| Task statement |
Turn the lines of all the records below into a numbered list, skipping any blank lines and leaving out the pictures.

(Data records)
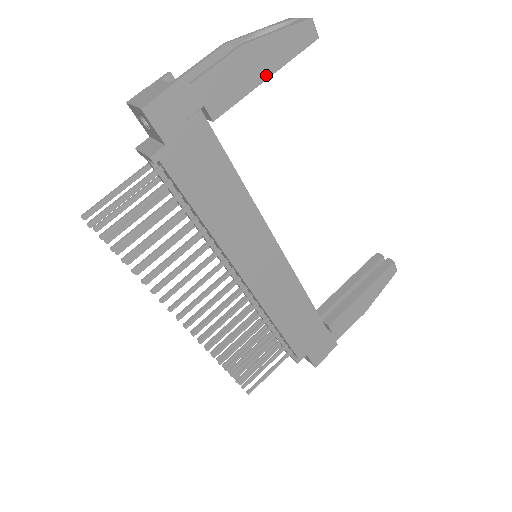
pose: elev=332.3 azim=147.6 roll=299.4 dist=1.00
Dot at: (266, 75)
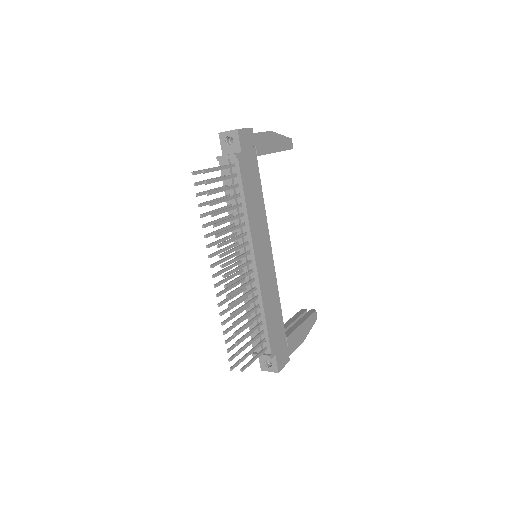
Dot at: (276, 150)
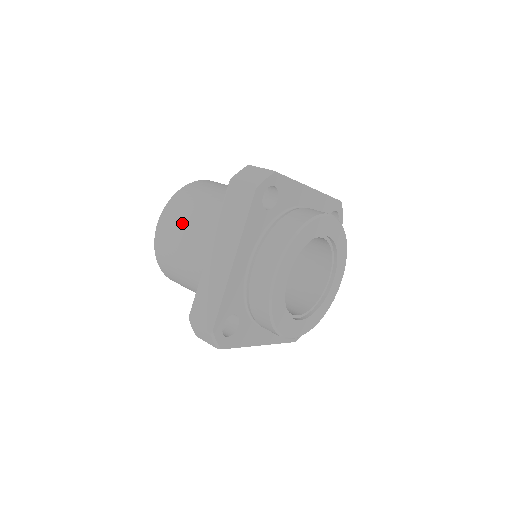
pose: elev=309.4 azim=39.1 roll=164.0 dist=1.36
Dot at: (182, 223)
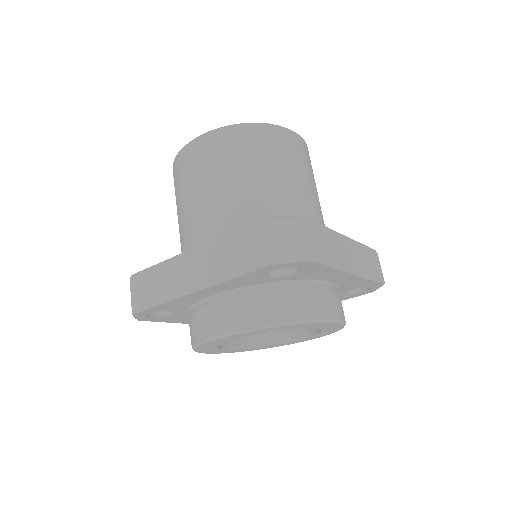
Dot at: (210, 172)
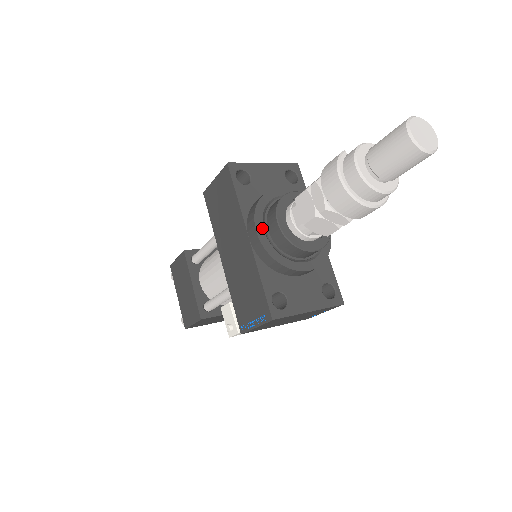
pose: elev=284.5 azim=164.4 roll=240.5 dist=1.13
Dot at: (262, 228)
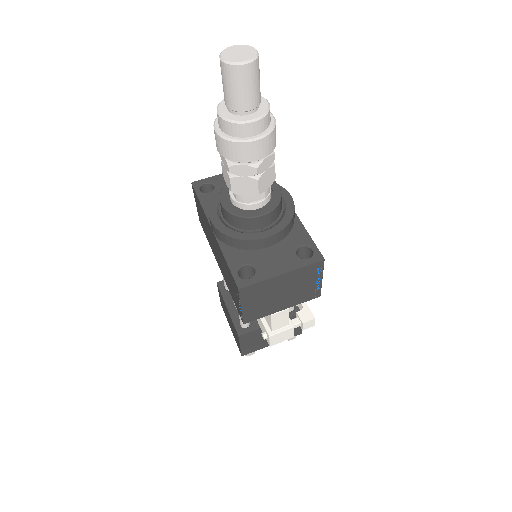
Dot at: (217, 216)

| Task solution |
1. pose: elev=332.3 azim=147.6 roll=299.4 dist=1.00
2. Dot at: (266, 75)
3. Dot at: (276, 150)
4. pose: elev=309.4 azim=39.1 roll=164.0 dist=1.36
5. Dot at: (182, 223)
6. Dot at: (210, 172)
7. pose: elev=284.5 azim=164.4 roll=240.5 dist=1.13
8. Dot at: (262, 228)
9. Dot at: (217, 216)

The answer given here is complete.